The Banshees of Inisherin interpelle de prime abord par son titre, difficilement prononçable et compréhensible en français, qui inscrit l’œuvre dans le folklore irlandais : la banshee est une sorcière issue de la culture celtique à la fois gardienne des terres et messagère de mort ; elle s’incarne ici en une vieille folle, interprétée par Sheila Flitton, que l’on se plaît à éviter en se cachant derrière les rochers ou en changeant de direction. Celle-ci multiplie les avertissements et annonce les malheurs à venir ; en cela, elle assure le passage vers l’Autre Monde : la noyade de Dominic, l’incendie de la maison, l’étouffement de l’âne ou même le départ en bateau de Siobhán vers la ville. La banshee donne un corps et une voix aux bouleversements culturels qui animent l’île, et que transpose le conflit entre deux amis de longue date dont l’un ne supporte plus l’autre.
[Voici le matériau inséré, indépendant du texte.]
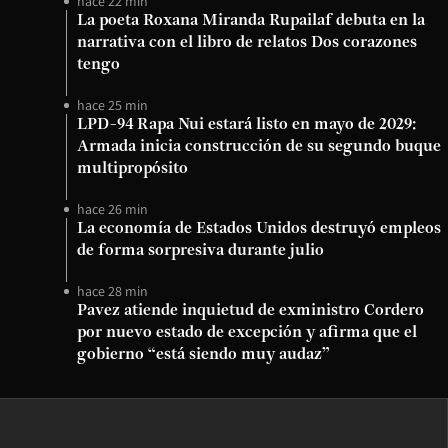
hace 22 min
La poeta Roxana Miranda Rupailaf debuta en la
narrativa con el libro de relatos Dos corazones
tengo
hace 25 min
LPD-94 Rapa Nui estará listo en mayo de 2029:
Armada inicia construcción de su segundo buque
multipropósito
hace 26 min
La economía de Estados Unidos destruyó empleos
de forma sorpresiva durante julio
hace 28 min
Pavez atiende inquietud de exministro Cordero
por nuevo estado de excepción y afirma que el
gobierno “está siendo muy audaz”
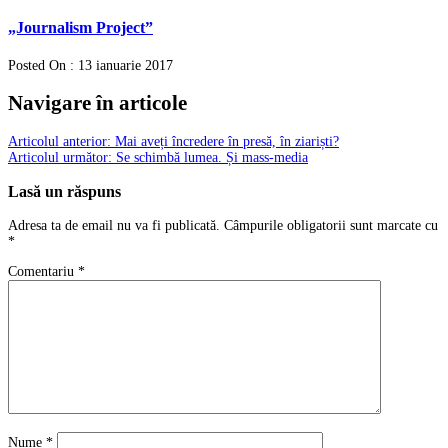
„Journalism Project”
Posted On : 13 ianuarie 2017
Navigare în articole
Articolul anterior:
Mai aveți încredere în presă, în ziariști?
Articolul următor:
Se schimbă lumea. Și mass-media
Lasă un răspuns
Adresa ta de email nu va fi publicată.
Câmpurile obligatorii sunt marcate cu
*
Comentariu
*
Nume
*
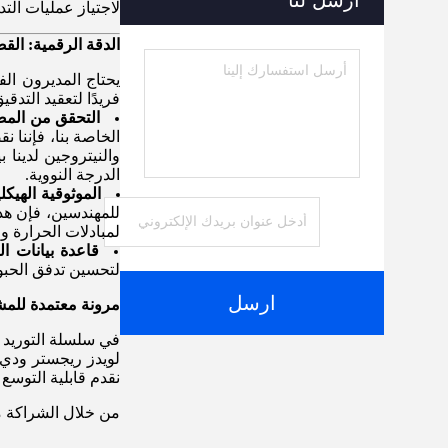
أرسل لنا
لاجتياز عمليات التد
الدقة الرقمية: القض
يحتاج المديرون الف
فريدًا لتعقيد التدقي
التحقق من المصد
الخاصة بنا، فإننا 
والنيتروجين لدينا
الدرجة النووية.
الموثوقية الهيكلية (
لمبادلات الحرارة و
قاعدة بيانات ال
لتحسين تدفق الحبوب
ارسل
مرونة معتمدة للمش
في سلسلة التوريد ا
نقدم قابلية التوسع 
من خلال الشراكة مع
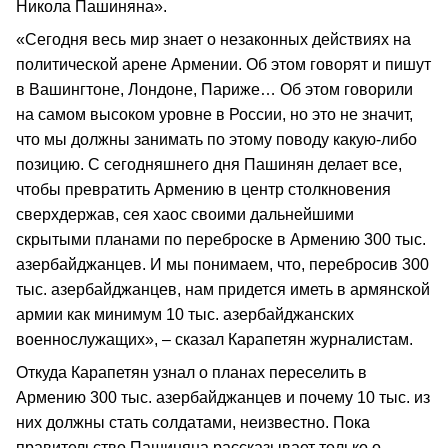
Никола Пашиняна».
«Сегодня весь мир знает о незаконных действиях на
политической арене Армении. Об этом говорят и пишут
в Вашингтоне, Лондоне, Париже… Об этом говорили
на самом высоком уровне в России, но это не значит,
что мы должны занимать по этому поводу какую-либо
позицию. С сегодняшнего дня Пашинян делает все,
чтобы превратить Армению в центр столкновения
сверхдержав, сея хаос своими дальнейшими
скрытыми планами по переброске в Армению 300 тыс.
азербайджанцев. И мы понимаем, что, перебросив 300
тыс. азербайджанцев, нам придется иметь в армянской
армии как минимум 10 тыс. азербайджанских
военнослужащих», – сказал Карапетян журналистам.
Откуда Карапетян узнал о планах переселить в
Армению 300 тыс. азербайджанцев и почему 10 тыс. из
них должны стать солдатами, неизвестно. Пока
правительство Пашиняна рассказывает только о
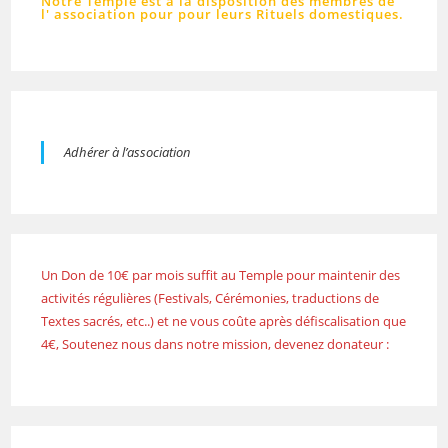
Notre Temple est à la disposition des membres de
l' association pour pour leurs Rituels domestiques.
Adhérer à l’association
Un Don de 10€ par mois suffit au Temple pour maintenir des
activités régulières (Festivals, Cérémonies, traductions de
Textes sacrés, etc..) et ne vous coûte après défiscalisation que
4€, Soutenez nous dans notre mission, devenez donateur :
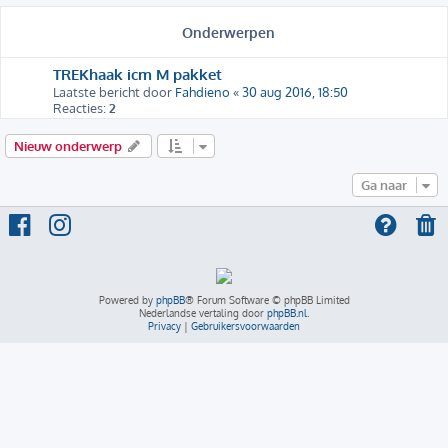
Onderwerpen
TREKhaak icm M pakket
Laatste bericht door
Fahdieno
«
30 aug 2016, 18:50
Reacties:
2
Nieuw onderwerp
Ga naar
Powered by
phpBB
® Forum Software © phpBB Limited
Nederlandse vertaling door
phpBB.nl
.
Privacy
|
Gebruikersvoorwaarden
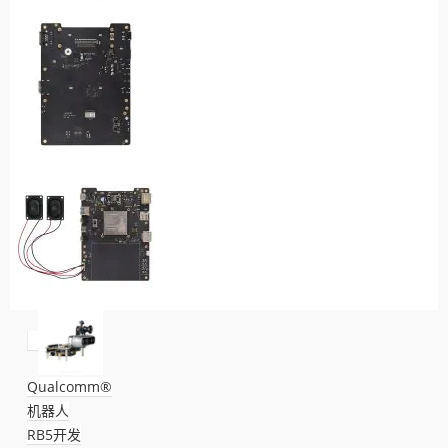
Qualcomm®
机器人
RB5开发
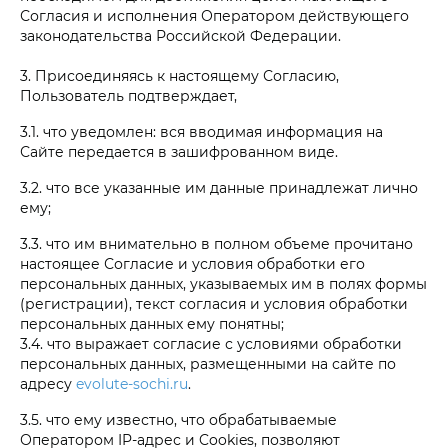
Согласия и исполнения Оператором действующего
законодательства Российской Федерации.
3. Присоединяясь к настоящему Согласию,
Пользователь подтверждает,
3.1. что уведомлен: вся вводимая информация на
Сайте передается в зашифрованном виде.
3.2. что все указанные им данные принадлежат лично
ему;
3.3. что им внимательно в полном объеме прочитано
настоящее Согласие и условия обработки его
персональных данных, указываемых им в полях формы
(регистрации), текст согласия и условия обработки
персональных данных ему понятны;
3.4. что выражает согласие с условиями обработки
персональных данных, размещенными на сайте по
адресу
evolute-sochi.ru
.
3.5. что ему известно, что обрабатываемые
Оператором IP-адрес и Cookies, позволяют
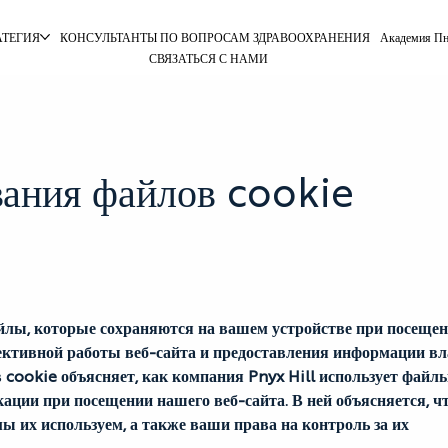
АТЕГИЯ
КОНСУЛЬТАНТЫ ПО ВОПРОСАМ ЗДРАВООХРАНЕНИЯ
Академия Пн
СВЯЗАТЬСЯ С НАМИ
вания файлов cookie
лы, которые сохраняются на вашем устройстве при посещен
фективной работы веб-сайта и предоставления информации вл
 cookie объясняет, как компания Pnyx Hill использует файлы
ции при посещении нашего веб-сайта. В ней объясняется, чт
ы их используем, а также ваши права на контроль за их 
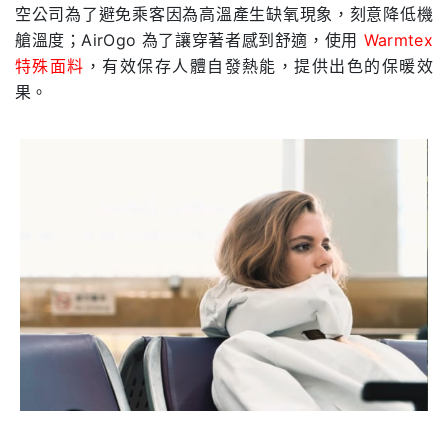
空公司為了避免乘客因為高溫產生缺氧現象，刻意降低機
艙溫度；AirOgo 為了讓穿著者感到舒適，使用
Warmtex
特殊面料
，有效保存人體自發熱能，提供出色的保暖效
果。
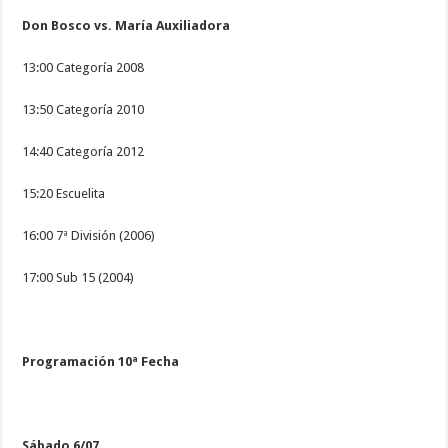
Don Bosco vs. María Auxiliadora
13:00 Categoría 2008
13:50 Categoría 2010
14:40 Categoría 2012
15:20 Escuelita
16:00 7ª División (2006)
17:00 Sub 15 (2004)
Programación 10ª Fecha
Sábado 6/07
Aux discours taiseux de Colm répondent les explosions anglaises, là-bas, sur l’autre rive, comme signe d’un drame à venir ; dès lors, la lente dégradation de la relation révèle les dissensions et la fragilité du lien social qui définissent le microcosme irlandais. La révolte de Colm, bientôt suivie de celle de Pádraic, puise ses revendications dans la volonté d’éternité : il faut marquer l’histoire, laisser un souvenir de sa présence sur Terre non par la confessions à un curé borné ou par les bavardages entretenus avec la vendeuse, mais par le conflit à l’origine de l’art. Tout le film se résumerait ainsi : faire advenir le geste artistique par l’altercation – n’y a-t-il pas plus juste définition du théâtre, genre auquel Martin McDonagh a donné de belles pièces ? Quand tout est plat, « sympathique », routinier, rien n’advient ; quand le feu embrase la maison, quand tombent les doigts les uns après les autres comme preuves d’une folie intérieure à la manière d’un Van Gogh se coupant l’oreille, quelque chose voit le jour : une ballade irlandaise composée sur un violon, ou la légende de deux amis qui se détruisirent et accédèrent ainsi à l’immortalité d’une histoire inscrite dans la mémoire du lieu.
Il y a donc, au cœur des Banshees of Inisherin, une alchimie : transformer une matière réelle, brute et rugueuse, en œuvre d’art. Voilà pourquoi le titre original recourt au pluriel : non pas une sorcière, mais des sorcières, des individus simplets et invisibles qui se réveillent, interrogent leur existence et décident d’en fixer le sens pour toujours. Une œuvre immense, intelligente et originale, qui bénéficie d’une photographie soignée et d’une interprétation parfaite.